Getting the Ball Rolling With Geothermal Energy
When Ball State University found out a few years ago that replacing the school's coal boilers would cost $50 million, it went back to the drawing board.
Now the Indiana school is inching closer to completing the country's largest geothermal system, an $80-million endeavor that will save the school $2 million a year in utility costs and put an end to 85,000 annual tons of carbon emissions from its boilers.
"The completed project will heat and cool about 45 buildings, the first of which began to receive water from the system just after Thanksgiving," reports The Atlantic. Building the system has required some gutting of the campus: a total of 4,000 holes, "each 400 feet deep and six inches in diameter to thread closed-loop piping that circulates water underground, utilizing the earth itself as a natural heat exchanger." The article goes on to state that representatives from universities and municipalities from all corners of the country have contacted Ball State to learn more.

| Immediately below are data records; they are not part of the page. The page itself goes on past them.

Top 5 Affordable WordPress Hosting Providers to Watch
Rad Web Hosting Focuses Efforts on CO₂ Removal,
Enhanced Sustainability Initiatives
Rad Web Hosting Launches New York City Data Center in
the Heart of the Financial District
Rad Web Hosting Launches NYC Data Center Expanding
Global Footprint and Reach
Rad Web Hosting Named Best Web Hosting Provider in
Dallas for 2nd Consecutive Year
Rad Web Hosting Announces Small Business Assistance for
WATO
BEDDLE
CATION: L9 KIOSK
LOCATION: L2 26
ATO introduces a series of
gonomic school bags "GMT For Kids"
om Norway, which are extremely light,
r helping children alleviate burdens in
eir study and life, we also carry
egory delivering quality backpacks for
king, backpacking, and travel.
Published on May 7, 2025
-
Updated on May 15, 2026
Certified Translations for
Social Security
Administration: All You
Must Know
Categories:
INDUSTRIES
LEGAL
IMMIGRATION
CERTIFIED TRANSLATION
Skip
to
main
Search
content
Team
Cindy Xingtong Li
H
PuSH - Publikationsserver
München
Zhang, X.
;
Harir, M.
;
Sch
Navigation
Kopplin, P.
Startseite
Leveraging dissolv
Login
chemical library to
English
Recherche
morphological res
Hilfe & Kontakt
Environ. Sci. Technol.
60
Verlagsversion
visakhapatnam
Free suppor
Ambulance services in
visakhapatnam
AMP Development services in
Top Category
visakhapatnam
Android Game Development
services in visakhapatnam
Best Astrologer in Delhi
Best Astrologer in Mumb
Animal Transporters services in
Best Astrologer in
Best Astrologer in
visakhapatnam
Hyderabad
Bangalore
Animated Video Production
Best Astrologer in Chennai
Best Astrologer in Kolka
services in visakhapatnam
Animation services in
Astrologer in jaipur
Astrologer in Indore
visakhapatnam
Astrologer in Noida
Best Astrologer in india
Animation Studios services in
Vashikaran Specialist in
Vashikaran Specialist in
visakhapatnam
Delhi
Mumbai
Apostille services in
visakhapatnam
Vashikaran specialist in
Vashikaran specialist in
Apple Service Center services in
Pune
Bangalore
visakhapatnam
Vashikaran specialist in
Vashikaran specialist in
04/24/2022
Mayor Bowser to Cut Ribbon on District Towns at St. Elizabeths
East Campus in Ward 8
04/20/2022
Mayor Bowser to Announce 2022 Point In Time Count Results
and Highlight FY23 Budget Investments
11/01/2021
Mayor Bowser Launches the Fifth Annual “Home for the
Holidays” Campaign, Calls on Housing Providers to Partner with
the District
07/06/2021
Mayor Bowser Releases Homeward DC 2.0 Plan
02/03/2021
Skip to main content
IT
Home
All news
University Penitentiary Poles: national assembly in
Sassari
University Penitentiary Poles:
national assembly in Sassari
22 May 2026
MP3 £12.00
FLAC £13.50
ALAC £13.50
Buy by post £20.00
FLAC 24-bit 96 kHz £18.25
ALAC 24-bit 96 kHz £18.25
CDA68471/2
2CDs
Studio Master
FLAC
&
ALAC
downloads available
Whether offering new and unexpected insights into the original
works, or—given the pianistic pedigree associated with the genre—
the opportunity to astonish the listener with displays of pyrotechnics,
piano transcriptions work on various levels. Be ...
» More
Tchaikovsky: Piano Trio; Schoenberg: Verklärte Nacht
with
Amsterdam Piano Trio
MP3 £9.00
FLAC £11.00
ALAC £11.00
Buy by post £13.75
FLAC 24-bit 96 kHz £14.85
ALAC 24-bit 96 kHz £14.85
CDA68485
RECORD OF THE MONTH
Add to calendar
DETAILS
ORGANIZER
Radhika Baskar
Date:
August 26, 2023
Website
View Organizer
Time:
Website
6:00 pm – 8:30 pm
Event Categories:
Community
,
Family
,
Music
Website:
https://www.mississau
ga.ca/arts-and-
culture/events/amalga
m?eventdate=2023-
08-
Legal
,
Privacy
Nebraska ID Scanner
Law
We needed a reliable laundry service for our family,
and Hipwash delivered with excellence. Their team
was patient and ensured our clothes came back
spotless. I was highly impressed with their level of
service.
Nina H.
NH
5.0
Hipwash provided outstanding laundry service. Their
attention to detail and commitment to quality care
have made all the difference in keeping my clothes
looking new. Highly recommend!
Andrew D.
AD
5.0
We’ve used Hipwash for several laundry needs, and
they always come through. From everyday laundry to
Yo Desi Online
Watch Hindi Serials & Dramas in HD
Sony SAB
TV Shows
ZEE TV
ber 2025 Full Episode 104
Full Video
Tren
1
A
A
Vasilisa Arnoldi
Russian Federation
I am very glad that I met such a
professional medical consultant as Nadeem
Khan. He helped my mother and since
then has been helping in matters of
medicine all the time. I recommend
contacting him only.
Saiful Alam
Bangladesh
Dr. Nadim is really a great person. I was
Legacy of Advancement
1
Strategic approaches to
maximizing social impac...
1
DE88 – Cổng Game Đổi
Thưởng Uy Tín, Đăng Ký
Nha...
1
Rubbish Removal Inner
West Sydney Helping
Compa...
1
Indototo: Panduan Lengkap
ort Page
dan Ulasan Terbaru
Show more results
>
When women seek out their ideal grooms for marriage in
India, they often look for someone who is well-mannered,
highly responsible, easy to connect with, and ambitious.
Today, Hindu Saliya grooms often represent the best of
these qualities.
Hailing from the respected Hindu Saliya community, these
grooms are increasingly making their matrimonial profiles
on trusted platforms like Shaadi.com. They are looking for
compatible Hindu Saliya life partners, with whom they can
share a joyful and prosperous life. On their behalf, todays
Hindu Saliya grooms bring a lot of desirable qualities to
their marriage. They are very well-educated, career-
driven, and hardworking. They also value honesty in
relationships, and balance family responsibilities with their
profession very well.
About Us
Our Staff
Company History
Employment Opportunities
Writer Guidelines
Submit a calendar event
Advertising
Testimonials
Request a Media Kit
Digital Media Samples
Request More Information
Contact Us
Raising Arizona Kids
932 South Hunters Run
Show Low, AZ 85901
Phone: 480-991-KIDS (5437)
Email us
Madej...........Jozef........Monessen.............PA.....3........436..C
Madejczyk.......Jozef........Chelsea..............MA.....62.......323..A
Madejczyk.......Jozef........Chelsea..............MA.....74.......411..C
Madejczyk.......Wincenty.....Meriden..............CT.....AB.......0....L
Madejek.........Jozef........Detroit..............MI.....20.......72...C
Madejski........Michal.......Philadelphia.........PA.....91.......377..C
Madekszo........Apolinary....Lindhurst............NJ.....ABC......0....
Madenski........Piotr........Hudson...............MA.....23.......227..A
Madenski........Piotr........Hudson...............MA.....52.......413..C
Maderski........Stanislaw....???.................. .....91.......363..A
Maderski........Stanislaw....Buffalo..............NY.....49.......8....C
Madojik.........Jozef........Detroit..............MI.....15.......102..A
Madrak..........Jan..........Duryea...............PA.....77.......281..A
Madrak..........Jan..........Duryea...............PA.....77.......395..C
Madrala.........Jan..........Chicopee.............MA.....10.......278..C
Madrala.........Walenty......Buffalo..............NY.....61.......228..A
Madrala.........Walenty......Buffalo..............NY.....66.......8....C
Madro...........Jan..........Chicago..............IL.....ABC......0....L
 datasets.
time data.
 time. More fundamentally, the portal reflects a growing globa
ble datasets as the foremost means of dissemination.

The school hopes the system will be completed in three years. If it all goes as planned, this could be a model for advocates of large-scale geothermal. It might even land the school on Sierra magazine's annual rankings of Cool Schools.
Not only is this a win for Ball State, it's a big boost for a nascent energy industry that has an extreme amount of potential. Late last year, a study found that geothermal energy -- buoyed by its improving technology -- could someday produce ten times the energy of the installed capacity of U.S. coal. That's an insane amount of potential. And it represents yet another avenue for the growing clean-energy economy and jobs.
Geothermal energy is a small fraction of today's clean-energy sector and it's a very long way from matching coal. But large-scale geothermal projects have to start somewhere, and that somewhere might be Ball State.